> **Travail demandé**:
1 – Recopiez fidèlement un passage de la critique en commençant aux mots « Roman, à déconseiller » et en vous arrêtant après « Mais pour qui ? ».
2 – Dans la critique, quel nom Maggie donne-t-elle à l'ami imaginaire qu'elle s'invente ?

> **Texte étudié**:
________________________________________

Quand à Ian, la colère qu’il ressent lorsqu’il découvre ces cadavres de jeunes enfants dans le champ d’Henry, la colère qu’il ressent à ce moment-là oblitère tout ce qui était bon en lui, lui faisant ressentir à quel point il aime sa fille, et l’amener à sacrifier ce à quoi il croyait, son mode de vie bien réglé, pour ramener son enfant chez  lui. Et au fur et à mesure du roman, il devient comme le monstre qu’il est en train de chasser.

Et Maggie, sa force de caractère suscite l’admiration. Enfermée dans une cave, attachée et battue quand elle n’est pas la petite Sarah que veulent les ravisseurs, elle s’invente un ami imaginaire « Borden » et, dans sa tête, compte interminablement, remplissant son esprit de nombres pour ne pas y laisser de place à la terreur ou au désespoir.

Ce roman est également une occasion de mettre à mal le mythe de la famille américaine idéale :un papa, une maman, deux enfants dans une maison entourée de barrières blanches. Cette image est un rêve, une idéalisation de la réalité.

La violence qu’il y a dans ce roman est symptomatique de la société américaine, comme nous le dit l’auteur : « Mais c’est Burroughs qui avait raison : l’Amérique n’est pas un jeune pays. L’Amérique est vieille, sale, mauvaise. Elle était là depuis des millions d’années, à attendre, silencieuse ; elle était la terre des bêtes qui ne connaissaient que le langage de la chasse et de la violence, et elle attendait ; depuis une éternité elle était mauvaise, dangereuse, et elle attendait. »
Sous cette apparence pacifique de l’Amérique, il y a cette violence profonde qui ne demande qu’à s’exprimer. Selon les mots de l’auteur « Mon livre est quelque part une réflexion sur le rêve américain qui se transforme en cauchemar. »

On peut faire le rapprochement avec l’affaire Jaycee Duggard, qui fit la une des médias américains alors que ce roman était en cours d’écriture. Cette jeune fille qui avait enlevée et séquestrée pendant plus de dix ans réussit à échapper à ses ravisseurs et retrouver sa famille. Il avait déjà son histoire en tête lorsque l’affaire a éclaté, mais consciemment ou non, cette affaire et d’autres dans le même genre ont du avoir une incidence sur son écriture.

Roman, à déconseiller aux âmes sensibles, au suspense impeccablement orchestré, qui monte en puissance et en intensité dramatique tout au long du roman jusqu’à un dénouement que l’on imagine forcément fatal… Mais pour qui ?
Une vision assez pessimiste de l’Amérique contemporaine, finalement assez paranoïaque, très loin de l’idyllique rêve américain.
Un excellent moment de lecture, que je vous recommande.

Éditions Actes Sud (Babel Noir), 2013

4ème de couv.

________________________________________

> **Items présentés**:
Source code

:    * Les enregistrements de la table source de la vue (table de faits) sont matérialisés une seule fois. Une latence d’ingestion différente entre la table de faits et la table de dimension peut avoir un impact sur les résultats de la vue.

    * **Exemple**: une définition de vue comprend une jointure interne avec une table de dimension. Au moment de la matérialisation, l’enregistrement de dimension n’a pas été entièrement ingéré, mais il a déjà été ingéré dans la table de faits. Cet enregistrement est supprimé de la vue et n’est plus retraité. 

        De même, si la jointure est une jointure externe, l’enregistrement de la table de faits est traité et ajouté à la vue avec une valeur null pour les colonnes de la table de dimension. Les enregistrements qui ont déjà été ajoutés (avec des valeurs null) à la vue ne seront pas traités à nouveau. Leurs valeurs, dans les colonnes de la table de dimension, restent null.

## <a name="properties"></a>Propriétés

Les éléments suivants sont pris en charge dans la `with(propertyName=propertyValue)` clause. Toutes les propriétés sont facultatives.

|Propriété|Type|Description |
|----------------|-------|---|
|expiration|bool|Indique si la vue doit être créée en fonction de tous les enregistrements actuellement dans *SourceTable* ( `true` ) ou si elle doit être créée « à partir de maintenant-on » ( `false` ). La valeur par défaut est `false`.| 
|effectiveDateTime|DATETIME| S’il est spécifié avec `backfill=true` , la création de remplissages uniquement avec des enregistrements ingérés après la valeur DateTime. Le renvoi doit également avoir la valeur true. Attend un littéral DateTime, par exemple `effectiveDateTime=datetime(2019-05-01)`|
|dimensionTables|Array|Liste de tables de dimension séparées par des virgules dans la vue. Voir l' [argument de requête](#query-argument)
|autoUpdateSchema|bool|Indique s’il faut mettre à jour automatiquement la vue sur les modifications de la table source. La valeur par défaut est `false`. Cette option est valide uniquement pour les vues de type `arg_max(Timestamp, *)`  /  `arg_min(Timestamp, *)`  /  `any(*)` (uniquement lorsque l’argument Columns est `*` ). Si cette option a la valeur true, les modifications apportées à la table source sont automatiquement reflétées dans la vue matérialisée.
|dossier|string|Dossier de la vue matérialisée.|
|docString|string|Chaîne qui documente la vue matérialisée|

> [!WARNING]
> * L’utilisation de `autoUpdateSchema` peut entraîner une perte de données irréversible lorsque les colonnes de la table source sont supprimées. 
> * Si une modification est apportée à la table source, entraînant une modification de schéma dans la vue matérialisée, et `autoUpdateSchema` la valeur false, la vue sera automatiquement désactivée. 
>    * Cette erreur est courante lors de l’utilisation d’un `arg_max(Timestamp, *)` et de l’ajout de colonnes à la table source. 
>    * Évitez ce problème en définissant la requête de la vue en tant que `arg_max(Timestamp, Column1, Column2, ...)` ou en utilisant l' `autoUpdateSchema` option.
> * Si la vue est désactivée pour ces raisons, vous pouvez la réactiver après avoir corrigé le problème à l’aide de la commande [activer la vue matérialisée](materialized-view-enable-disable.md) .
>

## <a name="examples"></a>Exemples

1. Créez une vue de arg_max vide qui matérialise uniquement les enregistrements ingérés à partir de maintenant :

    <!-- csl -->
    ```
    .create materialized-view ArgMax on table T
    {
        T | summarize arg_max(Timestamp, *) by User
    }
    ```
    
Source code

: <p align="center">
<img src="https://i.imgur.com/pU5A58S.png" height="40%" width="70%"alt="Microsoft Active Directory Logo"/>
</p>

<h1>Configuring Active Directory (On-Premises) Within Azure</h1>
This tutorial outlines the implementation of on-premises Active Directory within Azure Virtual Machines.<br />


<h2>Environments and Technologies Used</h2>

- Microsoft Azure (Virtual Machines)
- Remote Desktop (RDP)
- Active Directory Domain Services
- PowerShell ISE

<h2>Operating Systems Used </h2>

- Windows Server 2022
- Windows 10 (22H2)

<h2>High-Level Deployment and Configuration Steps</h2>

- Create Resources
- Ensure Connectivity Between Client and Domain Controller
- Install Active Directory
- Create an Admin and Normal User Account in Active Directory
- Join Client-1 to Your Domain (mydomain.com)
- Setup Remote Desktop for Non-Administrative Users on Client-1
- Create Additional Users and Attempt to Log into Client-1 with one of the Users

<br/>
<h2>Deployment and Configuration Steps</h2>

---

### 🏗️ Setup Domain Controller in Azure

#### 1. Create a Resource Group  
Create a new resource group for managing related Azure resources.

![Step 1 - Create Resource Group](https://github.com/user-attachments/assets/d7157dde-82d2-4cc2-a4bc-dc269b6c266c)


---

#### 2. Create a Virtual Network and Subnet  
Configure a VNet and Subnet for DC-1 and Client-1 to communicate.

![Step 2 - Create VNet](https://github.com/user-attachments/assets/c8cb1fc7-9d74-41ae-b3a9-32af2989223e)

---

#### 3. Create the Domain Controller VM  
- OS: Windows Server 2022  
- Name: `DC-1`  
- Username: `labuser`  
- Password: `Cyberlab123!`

________________________________________

> **Réponses par tâche**:
1 –
Roman, à déconseiller aux âmes sensibles, au suspense impeccablement orchestré, qui monte en puissance et en intensité dramatique tout au long du roman jusqu’à un dénouement que l’on imagine forcément fatal… Mais pour qui ?

2 – Borden